Work order: Quote the passage about SEP events, starting at "Interestingly, we do" and ending at "lon & lat bins.".

----- Passage shown -----

Interestingly, we do not observe any S5 events in the last three solar cycles based on our dataset. Events in that scale are extremely rare and we are only counting the things that came towards Earth.

Historical fact: The GOES proton fluxes were observed at S4 levels for 12 hours on 29-Oct-2003 (the famous Halloween storm) [10].

SEP Event Occurrence Probability Modeling#

def groupby_bins(data_df,col_1,col_2,col_agg):
    
    '''
    Function to compute the aggregated counts of SEP events for each pair of 
    defined lon & lat bins.
    
    Inputs :
    data_df - Merged dataframe
    col_1- First column used for grouping ( lat bins)
    col_2 -Second column used for grouping ( lon bins)
    col_agg- The column on which aggregation is done (sep_index)
    
    Returns :
    grop_bin_df- A dataframe which stores distinct pairs of bins and the count of SEP events, respectively.
    
    '''
    
    
    groups = data_df.groupby([col_1, col_2])
    grop_bin_df=pd.DataFrame()

----- Information -----

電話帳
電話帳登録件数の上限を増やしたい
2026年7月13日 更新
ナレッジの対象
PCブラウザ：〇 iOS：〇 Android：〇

-----
----- Information -----

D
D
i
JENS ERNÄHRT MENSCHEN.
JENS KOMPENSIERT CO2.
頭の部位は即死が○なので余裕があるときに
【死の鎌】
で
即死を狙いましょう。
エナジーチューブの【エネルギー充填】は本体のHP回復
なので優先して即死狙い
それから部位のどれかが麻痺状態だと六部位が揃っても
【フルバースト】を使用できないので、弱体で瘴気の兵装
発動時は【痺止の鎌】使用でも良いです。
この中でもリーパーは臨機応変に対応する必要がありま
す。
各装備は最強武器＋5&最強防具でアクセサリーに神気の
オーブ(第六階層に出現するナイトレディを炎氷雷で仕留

-----
----- Information -----

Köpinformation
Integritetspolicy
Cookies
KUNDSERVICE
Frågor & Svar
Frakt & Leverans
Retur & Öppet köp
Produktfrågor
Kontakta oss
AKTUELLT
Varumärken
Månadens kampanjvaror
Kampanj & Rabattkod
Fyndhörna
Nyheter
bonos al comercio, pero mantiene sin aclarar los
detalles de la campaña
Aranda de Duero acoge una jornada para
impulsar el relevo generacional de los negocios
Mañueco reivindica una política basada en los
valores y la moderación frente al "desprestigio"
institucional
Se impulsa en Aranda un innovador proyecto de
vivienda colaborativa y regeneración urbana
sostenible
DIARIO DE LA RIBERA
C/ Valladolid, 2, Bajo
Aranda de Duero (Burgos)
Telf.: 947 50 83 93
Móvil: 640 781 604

-----

Exercise output:
Interestingly, we do not observe any S5 events in the last three solar cycles based on our dataset. Events in that scale are extremely rare and we are only counting the things that came towards Earth.

Historical fact: The GOES proton fluxes were observed at S4 levels for 12 hours on 29-Oct-2003 (the famous Halloween storm) [10].

SEP Event Occurrence Probability Modeling#

def groupby_bins(data_df,col_1,col_2,col_agg):
    
    '''
    Function to compute the aggregated counts of SEP events for each pair of 
    defined lon & lat bins.